Marketing is also important. Facebook Pages and Instagram work for me and I find Facebook is an excellent free marketing tool. There is so much more opportunity to share work online to such a huge audience and the tyranny of distance is lessened as we are able to connect with new networks through the internet.
Originally This Papercut Life had two streams- product design and making, and the other was one-off handcut paper artworks. The two have now merged. For example in 2013 I had a residency and exhibition at Aspects of Kings Park and this included a diverse range of my products as well as an exhibition of one-off artworks.
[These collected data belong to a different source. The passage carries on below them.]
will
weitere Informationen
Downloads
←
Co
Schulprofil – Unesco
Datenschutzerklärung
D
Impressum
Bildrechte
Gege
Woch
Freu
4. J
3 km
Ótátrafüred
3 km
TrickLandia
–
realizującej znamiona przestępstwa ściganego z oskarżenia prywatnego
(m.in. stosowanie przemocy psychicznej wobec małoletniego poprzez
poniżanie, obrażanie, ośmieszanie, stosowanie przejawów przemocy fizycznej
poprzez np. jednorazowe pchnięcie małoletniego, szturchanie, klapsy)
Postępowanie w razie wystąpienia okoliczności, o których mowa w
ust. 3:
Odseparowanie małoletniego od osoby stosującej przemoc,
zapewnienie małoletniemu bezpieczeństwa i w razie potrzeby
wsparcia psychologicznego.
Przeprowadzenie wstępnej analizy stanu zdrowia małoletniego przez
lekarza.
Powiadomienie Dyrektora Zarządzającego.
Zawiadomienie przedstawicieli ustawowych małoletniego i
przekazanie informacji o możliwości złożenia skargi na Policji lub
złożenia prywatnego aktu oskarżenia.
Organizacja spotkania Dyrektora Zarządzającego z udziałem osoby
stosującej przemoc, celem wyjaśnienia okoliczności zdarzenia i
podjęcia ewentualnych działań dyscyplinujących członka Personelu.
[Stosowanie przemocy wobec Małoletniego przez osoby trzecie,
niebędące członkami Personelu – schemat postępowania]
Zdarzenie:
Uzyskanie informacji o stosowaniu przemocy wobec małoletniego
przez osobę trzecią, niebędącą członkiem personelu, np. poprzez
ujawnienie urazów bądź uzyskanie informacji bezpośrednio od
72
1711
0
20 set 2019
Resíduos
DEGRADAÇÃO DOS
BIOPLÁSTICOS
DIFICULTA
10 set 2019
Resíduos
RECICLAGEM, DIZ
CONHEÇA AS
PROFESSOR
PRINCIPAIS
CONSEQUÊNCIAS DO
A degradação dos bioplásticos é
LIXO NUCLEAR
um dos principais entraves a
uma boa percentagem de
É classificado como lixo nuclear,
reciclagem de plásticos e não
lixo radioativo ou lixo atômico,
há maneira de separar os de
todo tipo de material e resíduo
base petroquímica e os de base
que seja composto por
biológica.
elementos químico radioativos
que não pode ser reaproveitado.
Another example is a collaborative project I did with Perth artist Tony Pankiw. We where shortlisted for the National Anzac Centre Public Art project. We didn’t get the gig but one of the designs we submitted (Ship of Stories) has gone on to have an extended life. It was made into an aluminium cut out sculpture which has been exhibited in Sculpture by the Sea here in Albany and Sculpture at Bathers Beach in Freo- and has since been purchased by the City of Fremantle to be situated at the Round House. I also lasercut this design as a papercut and woodcut and supply the Forts Store and Fremantle Arts Centre with them.
I have also recently been doing design work for a group in Brisbane called (Urban Art Projects) who make artwork for public spaces. So there is a lot of diversity in the way I work which makes it all really interesting.
Qualities such as passion, perseverance, flexibility, and openness are all good to have in abundance when running a creative business. Energy is a precious thing and when its focused into something you are passionate about it can be a very powerful thing. But you need to cultivate that energy by looking after yourself: Eating well, exercising, taking time out to refuel, and cultivating balance and kindness.
For me the important thing is the journey. I have no doubt I will experience much more as I travel this road and discover and move in new creative directions, especially with the realization that life is too short not to do what makes you happy and what you love doing.